**WHAT IS BEING ASKED**
Reproduce, from the lines below, exactly the stretch that begins at the line containing "BELO ORIENTE" and ends at the line containing "が発生します。また、損傷部位によっては複雑な板金作業", both included.

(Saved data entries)
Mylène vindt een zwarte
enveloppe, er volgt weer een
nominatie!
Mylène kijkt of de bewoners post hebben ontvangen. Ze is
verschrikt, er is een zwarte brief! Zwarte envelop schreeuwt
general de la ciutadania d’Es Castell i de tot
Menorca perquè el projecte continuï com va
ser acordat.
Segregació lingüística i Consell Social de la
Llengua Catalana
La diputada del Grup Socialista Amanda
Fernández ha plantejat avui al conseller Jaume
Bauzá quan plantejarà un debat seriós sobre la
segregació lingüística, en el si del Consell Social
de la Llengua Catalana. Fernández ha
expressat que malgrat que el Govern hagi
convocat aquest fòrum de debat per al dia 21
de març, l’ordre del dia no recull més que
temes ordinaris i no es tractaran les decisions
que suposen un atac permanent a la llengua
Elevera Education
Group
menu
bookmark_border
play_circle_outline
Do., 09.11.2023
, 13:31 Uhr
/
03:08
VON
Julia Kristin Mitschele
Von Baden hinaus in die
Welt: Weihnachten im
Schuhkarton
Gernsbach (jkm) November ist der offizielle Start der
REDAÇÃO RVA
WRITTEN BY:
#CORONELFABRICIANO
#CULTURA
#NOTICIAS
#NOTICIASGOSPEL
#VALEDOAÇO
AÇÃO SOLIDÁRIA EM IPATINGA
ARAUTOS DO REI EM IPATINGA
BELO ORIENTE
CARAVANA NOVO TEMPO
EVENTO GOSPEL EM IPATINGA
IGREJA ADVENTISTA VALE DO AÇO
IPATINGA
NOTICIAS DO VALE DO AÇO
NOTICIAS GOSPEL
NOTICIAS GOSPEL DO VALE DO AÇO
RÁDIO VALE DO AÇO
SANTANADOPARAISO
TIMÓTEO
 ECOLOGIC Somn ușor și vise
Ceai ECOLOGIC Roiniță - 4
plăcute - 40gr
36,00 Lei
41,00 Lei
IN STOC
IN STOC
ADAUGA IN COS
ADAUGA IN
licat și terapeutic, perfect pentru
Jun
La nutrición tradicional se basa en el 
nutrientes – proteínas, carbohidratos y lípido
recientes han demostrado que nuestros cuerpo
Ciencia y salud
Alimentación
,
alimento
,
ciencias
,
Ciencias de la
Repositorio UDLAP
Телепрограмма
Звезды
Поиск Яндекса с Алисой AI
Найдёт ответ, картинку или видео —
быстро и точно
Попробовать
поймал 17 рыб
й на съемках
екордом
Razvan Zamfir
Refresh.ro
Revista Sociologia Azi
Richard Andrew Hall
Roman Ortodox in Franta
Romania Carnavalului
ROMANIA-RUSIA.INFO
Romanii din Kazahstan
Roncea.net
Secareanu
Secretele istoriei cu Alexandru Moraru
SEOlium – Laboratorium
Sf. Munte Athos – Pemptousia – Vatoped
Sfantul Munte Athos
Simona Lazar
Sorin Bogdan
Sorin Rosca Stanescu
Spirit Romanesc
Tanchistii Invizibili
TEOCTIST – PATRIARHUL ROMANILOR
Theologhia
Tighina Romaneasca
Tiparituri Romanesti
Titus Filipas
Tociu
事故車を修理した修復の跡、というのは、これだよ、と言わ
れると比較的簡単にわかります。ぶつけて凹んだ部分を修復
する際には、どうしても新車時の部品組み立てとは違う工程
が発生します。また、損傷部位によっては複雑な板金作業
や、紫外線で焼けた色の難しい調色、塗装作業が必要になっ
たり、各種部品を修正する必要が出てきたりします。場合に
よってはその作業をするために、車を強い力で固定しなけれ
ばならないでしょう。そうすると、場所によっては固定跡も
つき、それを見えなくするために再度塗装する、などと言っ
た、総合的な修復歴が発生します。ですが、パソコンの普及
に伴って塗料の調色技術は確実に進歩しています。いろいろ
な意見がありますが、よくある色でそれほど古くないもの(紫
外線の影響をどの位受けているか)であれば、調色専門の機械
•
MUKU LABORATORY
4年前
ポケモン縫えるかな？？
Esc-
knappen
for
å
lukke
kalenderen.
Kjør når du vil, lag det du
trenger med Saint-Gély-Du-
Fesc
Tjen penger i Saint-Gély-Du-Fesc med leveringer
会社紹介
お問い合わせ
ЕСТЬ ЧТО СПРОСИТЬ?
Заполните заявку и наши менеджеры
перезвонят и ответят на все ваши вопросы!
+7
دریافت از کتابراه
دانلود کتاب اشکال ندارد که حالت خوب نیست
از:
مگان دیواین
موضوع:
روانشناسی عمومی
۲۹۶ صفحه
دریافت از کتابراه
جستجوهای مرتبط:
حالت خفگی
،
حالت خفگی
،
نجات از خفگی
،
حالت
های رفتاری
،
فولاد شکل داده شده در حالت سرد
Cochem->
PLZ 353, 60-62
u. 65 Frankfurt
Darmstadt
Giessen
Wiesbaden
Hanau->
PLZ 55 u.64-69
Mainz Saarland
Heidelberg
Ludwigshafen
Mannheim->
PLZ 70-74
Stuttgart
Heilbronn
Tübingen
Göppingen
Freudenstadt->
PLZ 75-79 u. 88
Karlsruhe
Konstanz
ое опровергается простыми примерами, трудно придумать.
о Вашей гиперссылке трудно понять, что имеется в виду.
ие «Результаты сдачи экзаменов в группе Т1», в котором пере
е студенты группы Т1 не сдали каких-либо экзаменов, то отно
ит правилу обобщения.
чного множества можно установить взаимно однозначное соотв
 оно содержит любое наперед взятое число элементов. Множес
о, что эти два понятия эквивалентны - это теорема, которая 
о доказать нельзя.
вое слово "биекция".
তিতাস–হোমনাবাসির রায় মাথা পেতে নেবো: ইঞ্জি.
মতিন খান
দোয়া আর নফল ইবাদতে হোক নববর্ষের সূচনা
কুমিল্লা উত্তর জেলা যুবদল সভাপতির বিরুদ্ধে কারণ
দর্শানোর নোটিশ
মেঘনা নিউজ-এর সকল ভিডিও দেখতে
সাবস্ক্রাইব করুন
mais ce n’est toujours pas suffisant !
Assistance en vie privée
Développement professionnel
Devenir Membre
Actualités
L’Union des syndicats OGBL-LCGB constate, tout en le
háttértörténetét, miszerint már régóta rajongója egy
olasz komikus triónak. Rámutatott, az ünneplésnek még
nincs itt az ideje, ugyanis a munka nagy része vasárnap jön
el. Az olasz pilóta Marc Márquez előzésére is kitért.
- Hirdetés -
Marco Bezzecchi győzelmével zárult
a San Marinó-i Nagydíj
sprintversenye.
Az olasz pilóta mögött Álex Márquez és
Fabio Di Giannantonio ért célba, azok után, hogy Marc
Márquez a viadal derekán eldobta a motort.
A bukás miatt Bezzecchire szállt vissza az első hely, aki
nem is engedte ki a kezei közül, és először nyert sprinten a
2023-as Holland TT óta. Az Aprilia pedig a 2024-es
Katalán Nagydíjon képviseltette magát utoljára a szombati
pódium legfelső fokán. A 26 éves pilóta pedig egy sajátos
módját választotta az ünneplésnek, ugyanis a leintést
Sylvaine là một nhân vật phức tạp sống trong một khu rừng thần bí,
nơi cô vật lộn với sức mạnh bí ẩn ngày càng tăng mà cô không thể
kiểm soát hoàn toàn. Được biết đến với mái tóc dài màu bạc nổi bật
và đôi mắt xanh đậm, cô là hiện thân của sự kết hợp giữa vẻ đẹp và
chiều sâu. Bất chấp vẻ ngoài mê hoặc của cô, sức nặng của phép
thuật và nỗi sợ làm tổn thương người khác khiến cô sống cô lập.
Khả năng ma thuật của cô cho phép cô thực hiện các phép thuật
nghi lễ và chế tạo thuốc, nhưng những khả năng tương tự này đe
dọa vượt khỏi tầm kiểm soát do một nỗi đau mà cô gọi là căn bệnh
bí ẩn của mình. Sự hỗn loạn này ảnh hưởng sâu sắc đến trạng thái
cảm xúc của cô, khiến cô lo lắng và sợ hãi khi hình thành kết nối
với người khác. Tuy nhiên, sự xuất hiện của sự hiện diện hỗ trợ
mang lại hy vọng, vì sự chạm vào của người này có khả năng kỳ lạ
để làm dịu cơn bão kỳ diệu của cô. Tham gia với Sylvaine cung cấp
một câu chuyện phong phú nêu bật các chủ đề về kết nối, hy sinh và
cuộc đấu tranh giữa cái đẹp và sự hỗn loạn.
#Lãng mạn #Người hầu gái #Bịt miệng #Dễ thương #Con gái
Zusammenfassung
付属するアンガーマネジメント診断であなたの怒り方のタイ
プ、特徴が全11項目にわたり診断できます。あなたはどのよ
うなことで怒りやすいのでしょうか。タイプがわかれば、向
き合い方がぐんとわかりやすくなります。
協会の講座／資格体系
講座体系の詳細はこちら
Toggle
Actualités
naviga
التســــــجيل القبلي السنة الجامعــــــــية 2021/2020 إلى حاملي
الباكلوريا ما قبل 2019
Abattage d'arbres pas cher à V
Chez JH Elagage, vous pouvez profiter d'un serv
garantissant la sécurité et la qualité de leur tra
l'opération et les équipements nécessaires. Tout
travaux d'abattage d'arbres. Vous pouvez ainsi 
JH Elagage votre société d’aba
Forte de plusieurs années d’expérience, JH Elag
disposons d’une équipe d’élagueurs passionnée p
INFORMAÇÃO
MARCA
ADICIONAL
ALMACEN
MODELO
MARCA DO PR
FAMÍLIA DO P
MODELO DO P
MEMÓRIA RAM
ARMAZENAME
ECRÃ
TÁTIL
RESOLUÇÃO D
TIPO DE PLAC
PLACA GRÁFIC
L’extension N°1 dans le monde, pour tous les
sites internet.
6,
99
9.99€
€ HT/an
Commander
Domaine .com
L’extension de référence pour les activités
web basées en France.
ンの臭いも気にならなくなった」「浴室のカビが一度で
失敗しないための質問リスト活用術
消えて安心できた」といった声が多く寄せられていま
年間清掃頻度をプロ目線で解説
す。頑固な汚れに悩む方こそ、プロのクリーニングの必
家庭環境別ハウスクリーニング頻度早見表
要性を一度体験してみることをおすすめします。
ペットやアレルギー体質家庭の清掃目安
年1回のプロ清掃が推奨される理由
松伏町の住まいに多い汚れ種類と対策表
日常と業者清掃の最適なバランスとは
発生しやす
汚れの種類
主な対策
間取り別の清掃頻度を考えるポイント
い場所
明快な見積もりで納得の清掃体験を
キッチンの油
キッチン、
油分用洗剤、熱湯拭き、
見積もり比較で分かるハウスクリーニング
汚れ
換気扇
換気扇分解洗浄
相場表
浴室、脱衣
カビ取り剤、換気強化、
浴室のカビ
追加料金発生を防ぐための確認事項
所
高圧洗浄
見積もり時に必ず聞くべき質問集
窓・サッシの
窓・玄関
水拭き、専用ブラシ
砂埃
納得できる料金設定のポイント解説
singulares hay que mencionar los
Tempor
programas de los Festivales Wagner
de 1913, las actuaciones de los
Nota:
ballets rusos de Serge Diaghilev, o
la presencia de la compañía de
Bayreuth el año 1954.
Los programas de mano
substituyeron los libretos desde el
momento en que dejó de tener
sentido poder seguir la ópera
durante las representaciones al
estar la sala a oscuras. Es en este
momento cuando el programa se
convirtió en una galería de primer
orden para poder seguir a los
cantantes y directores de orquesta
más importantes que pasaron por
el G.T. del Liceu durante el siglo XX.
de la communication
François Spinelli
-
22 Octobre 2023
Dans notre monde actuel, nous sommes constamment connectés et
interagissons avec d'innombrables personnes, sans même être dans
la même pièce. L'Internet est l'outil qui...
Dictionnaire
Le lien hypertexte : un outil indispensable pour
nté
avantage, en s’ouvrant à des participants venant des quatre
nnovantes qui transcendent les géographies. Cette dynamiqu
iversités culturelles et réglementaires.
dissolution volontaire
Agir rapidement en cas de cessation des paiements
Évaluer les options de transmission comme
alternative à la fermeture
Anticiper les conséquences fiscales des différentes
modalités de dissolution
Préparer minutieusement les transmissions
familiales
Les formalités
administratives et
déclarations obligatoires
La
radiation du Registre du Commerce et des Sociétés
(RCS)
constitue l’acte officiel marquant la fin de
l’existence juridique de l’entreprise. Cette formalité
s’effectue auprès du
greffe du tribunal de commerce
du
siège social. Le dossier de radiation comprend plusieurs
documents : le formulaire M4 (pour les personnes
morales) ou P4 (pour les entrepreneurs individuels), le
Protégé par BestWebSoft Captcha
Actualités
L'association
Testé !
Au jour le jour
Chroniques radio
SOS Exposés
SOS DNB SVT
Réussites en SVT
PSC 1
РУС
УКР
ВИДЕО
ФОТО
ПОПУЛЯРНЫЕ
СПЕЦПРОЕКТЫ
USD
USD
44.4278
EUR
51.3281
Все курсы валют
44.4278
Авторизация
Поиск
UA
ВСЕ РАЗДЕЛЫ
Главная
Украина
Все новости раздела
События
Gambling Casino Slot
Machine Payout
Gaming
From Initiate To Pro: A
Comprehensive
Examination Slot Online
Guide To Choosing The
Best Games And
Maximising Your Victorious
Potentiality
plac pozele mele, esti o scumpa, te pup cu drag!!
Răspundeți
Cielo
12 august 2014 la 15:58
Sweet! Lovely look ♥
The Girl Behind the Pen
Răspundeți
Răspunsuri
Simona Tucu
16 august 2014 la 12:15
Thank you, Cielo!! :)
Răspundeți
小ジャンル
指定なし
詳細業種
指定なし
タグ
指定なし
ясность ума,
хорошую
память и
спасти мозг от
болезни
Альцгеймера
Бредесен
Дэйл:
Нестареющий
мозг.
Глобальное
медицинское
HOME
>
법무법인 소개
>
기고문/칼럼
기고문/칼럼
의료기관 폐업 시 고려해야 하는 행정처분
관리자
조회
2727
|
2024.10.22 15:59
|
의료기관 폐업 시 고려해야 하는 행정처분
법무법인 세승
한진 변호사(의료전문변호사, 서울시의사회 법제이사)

**EXERCISE OUTPUT**
BELO ORIENTE
CARAVANA NOVO TEMPO
EVENTO GOSPEL EM IPATINGA
IGREJA ADVENTISTA VALE DO AÇO
IPATINGA
NOTICIAS DO VALE DO AÇO
NOTICIAS GOSPEL
NOTICIAS GOSPEL DO VALE DO AÇO
RÁDIO VALE DO AÇO
SANTANADOPARAISO
TIMÓTEO
 ECOLOGIC Somn ușor și vise
Ceai ECOLOGIC Roiniță - 4
plăcute - 40gr
36,00 Lei
41,00 Lei
IN STOC
IN STOC
ADAUGA IN COS
ADAUGA IN
licat și terapeutic, perfect pentru
Jun
La nutrición tradicional se basa en el 
nutrientes – proteínas, carbohidratos y lípido
recientes han demostrado que nuestros cuerpo
Ciencia y salud
Alimentación
,
alimento
,
ciencias
,
Ciencias de la
Repositorio UDLAP
Телепрограмма
Звезды
Поиск Яндекса с Алисой AI
Найдёт ответ, картинку или видео —
быстро и точно
Попробовать
поймал 17 рыб
й на съемках
екордом
Razvan Zamfir
Refresh.ro
Revista Sociologia Azi
Richard Andrew Hall
Roman Ortodox in Franta
Romania Carnavalului
ROMANIA-RUSIA.INFO
Romanii din Kazahstan
Roncea.net
Secareanu
Secretele istoriei cu Alexandru Moraru
SEOlium – Laboratorium
Sf. Munte Athos – Pemptousia – Vatoped
Sfantul Munte Athos
Simona Lazar
Sorin Bogdan
Sorin Rosca Stanescu
Spirit Romanesc
Tanchistii Invizibili
TEOCTIST – PATRIARHUL ROMANILOR
Theologhia
Tighina Romaneasca
Tiparituri Romanesti
Titus Filipas
Tociu
事故車を修理した修復の跡、というのは、これだよ、と言わ
れると比較的簡単にわかります。ぶつけて凹んだ部分を修復
する際には、どうしても新車時の部品組み立てとは違う工程
が発生します。また、損傷部位によっては複雑な板金作業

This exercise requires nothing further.